-- SFIDA A --
Secondo il brano sull'impronta idrica del cibo, quanti litri d'acqua servono per produrre una fetta di carne?

-- BRANO CITATO --
====
Wise Society : Quanta acqua mangiamo ogni giorno? A lezione di “Water footprint”

Quanta acqua mangiamo ogni giorno? A lezione di “Water footprint”

di Mariella Caruso
2 Dicembre 2013
SPECIALE : La guida per conoscere l’acqua

Per una porzione di verdure servono 32 litri di acqua, 40 per una fetta di pane, 169 per una porzione di pasta e ben 1550 litri per una fetta di carne. Intanto le risorse idriche del pianeta si impoveriscono.

L’acqua è un bene prezioso, una risorsa insostituibile per la sopravvivenza dell’uomo e del nostro pianeta. Quanta acqua ognuno di noi consuma al giorno? Siamo proprio sicuri di poter dare una risposta precisa a questa domanda? La risposta è no. Perché la maggior parte dell’acqua consumata giornalmente da ogni essere umano non è quella utilizzata per dissetarci o per l’igiene personale, ma quella che “mangiamo” attraverso il cibo. Nel gergo di chi si occupa giornalmente di questo problema si chiama “Water footprint” ed è la misura del volume d’acqua utilizzato nella catena alimentare, dalla produzione allo smaltimento dei rifiuti. Solo per fare qualche esempio: per la produzione di una porzione di verdure servono 32 litri di acqua, 40 sono quelli che necessitano per una fetta di pane, 169 occorrono per una porzione di pasta e ben 1550 litri per una fetta di carne.
====
-- SFIDA B --
Trascrivi tali e quali le righe dei record a partire da quella che contiene "pose: elev=341.8 azim=96.7" e proseguendo fino all'ultima riga dei record, includendo sia la prima sia l'ultima.

-- RECORD DEL DATASET --
====
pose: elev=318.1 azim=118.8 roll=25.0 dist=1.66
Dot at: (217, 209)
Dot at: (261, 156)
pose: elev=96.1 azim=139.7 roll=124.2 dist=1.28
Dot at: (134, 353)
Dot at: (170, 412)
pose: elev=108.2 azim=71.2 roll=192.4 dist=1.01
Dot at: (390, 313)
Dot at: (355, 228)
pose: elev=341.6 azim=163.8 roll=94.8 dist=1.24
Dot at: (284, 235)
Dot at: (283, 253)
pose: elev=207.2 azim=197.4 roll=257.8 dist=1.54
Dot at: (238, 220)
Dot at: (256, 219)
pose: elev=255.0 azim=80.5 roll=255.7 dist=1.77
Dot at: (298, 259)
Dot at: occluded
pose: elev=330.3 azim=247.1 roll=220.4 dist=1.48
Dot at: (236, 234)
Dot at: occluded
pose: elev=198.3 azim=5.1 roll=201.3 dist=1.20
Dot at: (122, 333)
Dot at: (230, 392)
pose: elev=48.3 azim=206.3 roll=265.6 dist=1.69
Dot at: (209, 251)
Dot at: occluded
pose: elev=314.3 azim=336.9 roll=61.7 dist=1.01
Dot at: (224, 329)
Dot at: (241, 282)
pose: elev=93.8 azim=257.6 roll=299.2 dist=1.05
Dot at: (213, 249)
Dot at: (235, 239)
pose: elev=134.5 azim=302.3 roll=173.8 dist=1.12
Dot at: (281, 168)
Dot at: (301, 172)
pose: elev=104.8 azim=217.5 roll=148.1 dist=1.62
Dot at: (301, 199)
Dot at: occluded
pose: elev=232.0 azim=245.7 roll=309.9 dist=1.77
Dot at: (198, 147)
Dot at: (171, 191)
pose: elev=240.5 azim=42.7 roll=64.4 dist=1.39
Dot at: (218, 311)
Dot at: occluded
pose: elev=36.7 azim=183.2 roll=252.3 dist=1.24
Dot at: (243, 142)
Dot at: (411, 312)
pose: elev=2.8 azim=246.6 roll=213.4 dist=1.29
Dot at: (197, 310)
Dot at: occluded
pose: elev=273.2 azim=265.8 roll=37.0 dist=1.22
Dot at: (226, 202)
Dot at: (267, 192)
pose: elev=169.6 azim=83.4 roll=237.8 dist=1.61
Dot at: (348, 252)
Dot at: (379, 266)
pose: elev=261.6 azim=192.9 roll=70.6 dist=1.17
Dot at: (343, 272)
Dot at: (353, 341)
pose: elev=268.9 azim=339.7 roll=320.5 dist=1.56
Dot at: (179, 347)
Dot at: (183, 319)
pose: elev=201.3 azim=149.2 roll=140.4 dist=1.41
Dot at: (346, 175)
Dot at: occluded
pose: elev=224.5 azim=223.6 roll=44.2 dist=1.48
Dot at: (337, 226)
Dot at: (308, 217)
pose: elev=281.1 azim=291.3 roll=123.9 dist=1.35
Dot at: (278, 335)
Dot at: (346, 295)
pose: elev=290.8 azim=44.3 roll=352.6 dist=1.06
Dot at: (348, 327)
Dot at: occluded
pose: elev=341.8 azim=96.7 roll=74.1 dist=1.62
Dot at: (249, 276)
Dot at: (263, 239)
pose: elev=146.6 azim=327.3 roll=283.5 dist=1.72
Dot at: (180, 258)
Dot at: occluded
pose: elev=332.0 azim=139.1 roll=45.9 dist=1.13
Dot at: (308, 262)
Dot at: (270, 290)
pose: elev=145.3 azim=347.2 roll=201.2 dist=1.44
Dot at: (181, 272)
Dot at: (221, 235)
====
-- RISPOSTA SCRITTA A --
Servono 1550 litri d'acqua.

-- RISPOSTA SCRITTA B --
pose: elev=341.8 azim=96.7 roll=74.1 dist=1.62
Dot at: (249, 276)
Dot at: (263, 239)
pose: elev=146.6 azim=327.3 roll=283.5 dist=1.72
Dot at: (180, 258)
Dot at: occluded
pose: elev=332.0 azim=139.1 roll=45.9 dist=1.13
Dot at: (308, 262)
Dot at: (270, 290)
pose: elev=145.3 azim=347.2 roll=201.2 dist=1.44
Dot at: (181, 272)
Dot at: (221, 235)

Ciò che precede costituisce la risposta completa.